POURQUOI LA NATION ?

 

1. ORIGINE ET EVOLUTION DU CONCEPT.
            - Etymologie : du verbe « nascor-inf. nasci – natus sum : naître de père connu»- Nation = groupe humain issu du même père.
            - Chez les anciens Grecs : nation n’est pas un concept pertinent.  Le Concept pertinent, c’est la citoyenneté à laquelle on accède en suivant la paideia : processus d’acquisition de la culture grecque  visant à armer le futur citoyen : au plan physique (porter les armes), au plan intellectuel (savoir argumenter) et au plan moral (porter la culture grecque).
Étaient enseignées la grammaire, la rhétorique, les mathématiques, la musique, la philosophie, la géographie, l'histoire naturelle et la gymnastique
            - chez les Romains : idem Grecs. Concept de nation non pertinent. C’est le concept de populus romanus – SPQR (Senatus Populusque Romanus).
            - Après les romains : disparition du concept de nation. La maison commune c’est l’église qui exerce son pouvoir temporel et spirituel sur les hommes et les rois.
            - 1648 – Traités de Westphalie et de Munster : naissance du concept moderne de nation avec le concept de souveraineté territoriale exclusive qui appartient au  monarque (exit donc le pouvoir temporel du pape  qui est renvoyé dans ses états pontificaux) – Les traités de Westphalie donnent naissance à une nouvelle conception des relations internationales, dite Ordre westphalien. C’est ce même concept de nation qui sera repris par la charte de l’Organisation des Nations unies.
            - 1792 Révolution : La nation devient le moyen de l’égalité devant l’impôt : la souveraineté westphalienne passe du monarque au peuple.
            - 1945 Libération et Révolution gaullienne : La nation  devient état-nation. La nation est vue non seulement comme un moyen de souveraineté du peuple, mais aussi comme un moyen de progrès social
 
2. Les PRINCIPAUX AUTEURS

            - Jules Michelet (in : Histoire de France, 1833)
            « La France française (c’est-à-dire celle autour de Paris-NDLR) a su attirer, absorber, identifier les France anglaise, allemande, espagnole, dont elle était environnée.
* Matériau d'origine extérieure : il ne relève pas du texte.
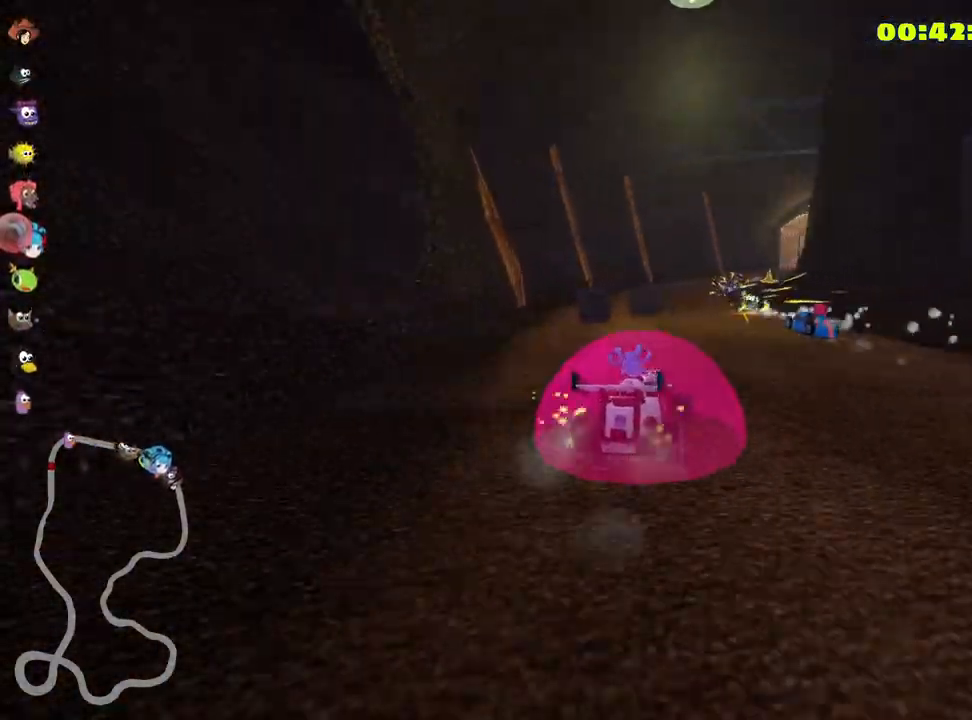
{"keys": ["left", "skid", "up"], "events": [[250, "left", "up"], [383, "left", "down"]]}
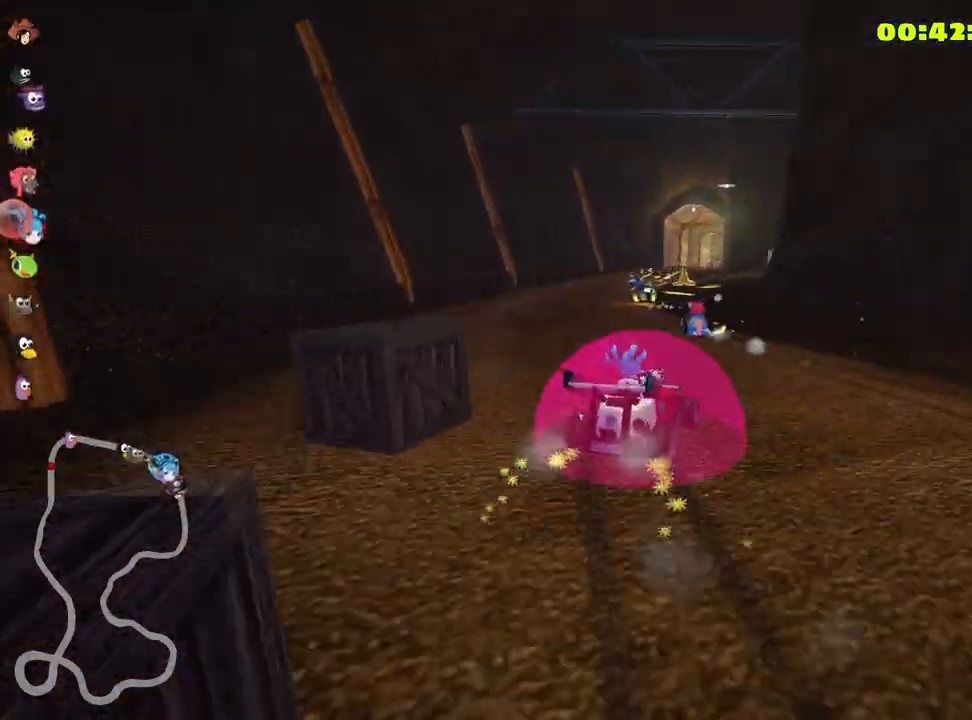
{"keys": ["left", "skid", "up"], "events": []}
Elle les a neutralisées l’une par l’autre et converties toutes à sa substance »
            « La France est une personne, mais incréée. Elle est l’esprit de la liberté qui s’est incarnée dans une nation auto-engendrée »
            - Ernest Renan (in :« Qu’est-ce qu’une nation ?»- Discours inaug. du 11/03/1882 à la Sorbonne : « La nation est une conscience morale collective ».
            « L'existence d'une nation est un plébiscite de tous les jours, comme l'existence de l'individu est une affirmation perpétuelle de vie »
 
            - Fernand Braudel (in : L’identité de la France, 1988)
            « Une nation ne peut être qu’au prix de se chercher elle-même sans fin, de se transformer dans le sens de son évolution logique, de s’opposer à autrui sans défaillance, de s’identifier au meilleur, à l’essentiel de soi. »
            Pour ces auteurs :
            La nation = construction positive, nécessaire voire indépassable
            La France : nation spécifique entre toutes, c’est la mère des nations.
            Les guerres : leur cause  sont plus souvent les idéologies et  les empires
Idéologies religieuses (guerres de religion, guerres de 30 ans et de 80 ans)
Idéologie salafiste, idéologie nazie
Idéologies révolutionnaires qui veulent s’exporter (celle de 1789 et celle de 1911)
Les empires intérieurs (Angleterre en Irlande, Union des Républiques socialistes soviétiques, États-Unis d\'Amérique dans sa conquête de l’ouest,)
Les empires extérieurs (Angleterre, France, Japon)
            Le nationalisme : c’est une pathologie de la nation qui conduit rarement à des conflits guerriers, sauf quand ils se parent d’idéologie
            Réponse au nationalisme : ce n’est pas moins de nation, mais une nation autrement
 
            Mais ces auteurs  ne répondent pas à plusieurs questions essentielles :
            - Pourquoi la nation, telle une statue de commandeur, s’impose-t-elle à nous ?
            - Y a-t-il des alternatives, voire des concurrents, à la nation ?
            - Une association de nation constitue-t-elle une nation plus grande ?
            - Quel sont les risques à vouloir restreindre les nations ?
            - Commet construire une nation puissante, forte et sage ? Est-ce possible ?       
 
            Question : : Y a-t-il des alternatives, voire des concurrents, à la nation ?
 
3 -LES CONCURRENTS DE LA NATION

            La nation n’est pas la seule construction politique à offrir un mode de régulation politique  et sociale.
            Les nations opèrent sur un marché. Le marché de nos consciences morales individuelles.
            Sur ce marché, une nation est d’abord en concurrence avec d’autres nations.
            Mais pas simplement. Car opèrent aussi sur ce marché d’autres organisations moins sympathiques et bien plus redoutables qui ont pour objectif de capter les consciences individuelles et les volontés collectives et de réduire les nations.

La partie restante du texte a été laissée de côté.